As regards Russia, the Court concluded that there it had not violated Article 2 as the Russian authorities were not obliged themselves to investigate Ms Rantseva’s death, which had occurred outside their jurisdiction. The Court emphasised that the Russian authorities had requested several times that Cyprus carry out additional investigation and had cooperated with the Cypriot authorities.

Freedom from ill-treatment

The Court held that any ill-treatment which Ms Rantseva may have suffered before her death had been inherently linked to her alleged trafficking and exploitation and that it would consider this complaint under Article 4.

Failure to protect from trafficking

Two non-governmental organisations, Interights and the AIRE Centre, made submissions before the Court arguing that the modern day definition of slavery included situations such as the one arising in the present case, in which the victim was subjected to violence and coercion giving the perpetrator total control over the victim.

The Court noted that, like slavery, trafficking in human beings, by its very nature and aim of exploitation, was based on the exercise of powers attaching to the right of ownership; it treated human beings as commodities to be bought and sold and put to forced labour; it implied close surveillance of the activities of victims, whose movements were often circumscribed; and it involved the use of violence and threats against victims. Accordingly the Court held that trafficking itself was prohibited by Article 4. It concluded that there had been a violation by Cyprus of its positive obligations arising under that Article on two counts: first, its failure to put in place an appropriate legal and administrative framework to combat trafficking as a result of the existing regime of artiste visas, and, second, the failure of the police to take operational measures to protect Ms Rantseva from trafficking, despite circumstances which had given rise to a credible suspicion that she might have been a victim of trafficking. In light of its findings as to the inadequacy of the Cypriot police investigation under Article 2, the Court did not consider it necessary to examine the effectiveness of the police investigation separately under Article 4.

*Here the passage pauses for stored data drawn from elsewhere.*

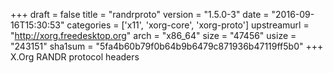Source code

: +++
draft = false
title = "randrproto"
version = "1.5.0-3"
date = "2016-09-16T15:30:53"
categories = ['x11', 'xorg-core', 'xorg-proto']
upstreamurl = "http://xorg.freedesktop.org"
arch = "x86_64"
size = "47456"
usize = "243151"
sha1sum = "5fa4b60b79f0b64b9b6479c871936b47119ff5b0"
+++
X.Org RANDR protocol headers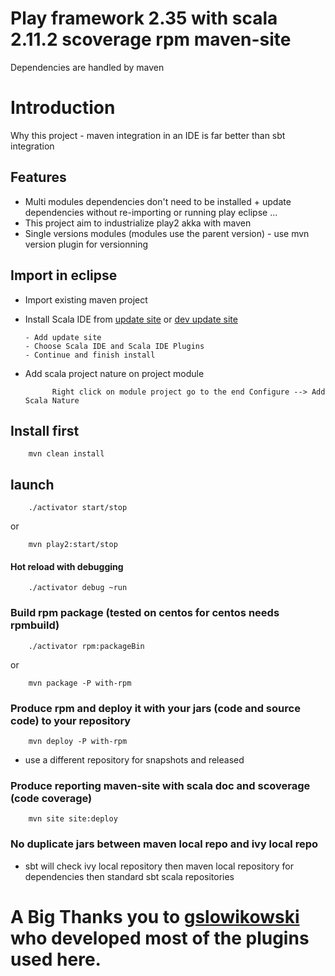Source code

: # Play framework 2.35 with scala 2.11.2 scoverage rpm maven-site
Dependencies are handled by maven

# Introduction
Why this project - maven integration in an IDE is far better than sbt integration

## Features
  - Multi modules dependencies don't need to be installed + update dependencies without re-importing or running play eclipse ... 
  - This project aim to industrialize play2 akka with maven
  - Single versions modules (modules use the parent version) - use mvn version plugin for versionning 
  
## Import in eclipse
  - Import existing maven project
  - Install Scala IDE from [update site](<http://download.scala-ide.org/sdk/helium/e38/scala211/stable/site/>) or [dev update site](<http://download.scala-ide.org/sdk/lithium/e38/scala211/dev/site/>)

        - Add update site
		- Choose Scala IDE and Scala IDE Plugins
		- Continue and finish install
   - Add scala project nature on project module
   
	           Right click on module project go to the end Configure --> Add Scala Nature

## Install first
		mvn clean install

## launch
		./activator start/stop
or

		mvn play2:start/stop

#### Hot reload with debugging
		./activator debug ~run


### Build rpm package (tested on centos for centos needs rpmbuild)
		./activator rpm:packageBin
or

		mvn package -P with-rpm

### Produce rpm and deploy it with your jars (code and source code) to your repository
		mvn deploy -P with-rpm
  - use a different repository for snapshots and released

### Produce reporting maven-site with scala doc and scoverage (code coverage)
		mvn site site:deploy


### No duplicate jars between maven local repo and ivy local repo
  - sbt will check ivy local repository then maven local repository for dependencies then standard sbt scala repositories
  
  

# A Big Thanks you to [gslowikowski](<https://github.com/gslowikowski>) who developed most of the plugins used here.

There had also been a violation of this Article by Russia on account of its failure to investigate how and where Ms Rantseva had been recruited and, in particular, to take steps to identify those involved in Ms Rantseva’s recruitment or the methods of recruitment used.

Deprivation of liberty

The Court found that the detention of Ms Rantseva for about an hour at the police station and her subsequent confinement to the private apartment, also for about an hour, did engage the responsibility of Cyprus. It held that the detention by the police following the confirmation that Ms Rantseva was not illegal had no basis in domestic law. It further held that her subsequent detention in the apartment had been both arbitrary and unlawful. There was therefore a violation of Article 5 § 1 by Cyprus.

The Court rejected the applicant’s other complaints.

Under Article 41 (just satisfaction) of the Convention, the Court held that Cyprus had to pay the applicant 40,000 euros (EUR) in respect of non-pecuniary damage and EUR 3,150 for costs and expenses, and that Russia had to pay him EUR 2,000 in respect of non-pecuniary damages.


This press release is a document produced by the Registry. It does not bind the Court. The judgments are available on its website ( [1]).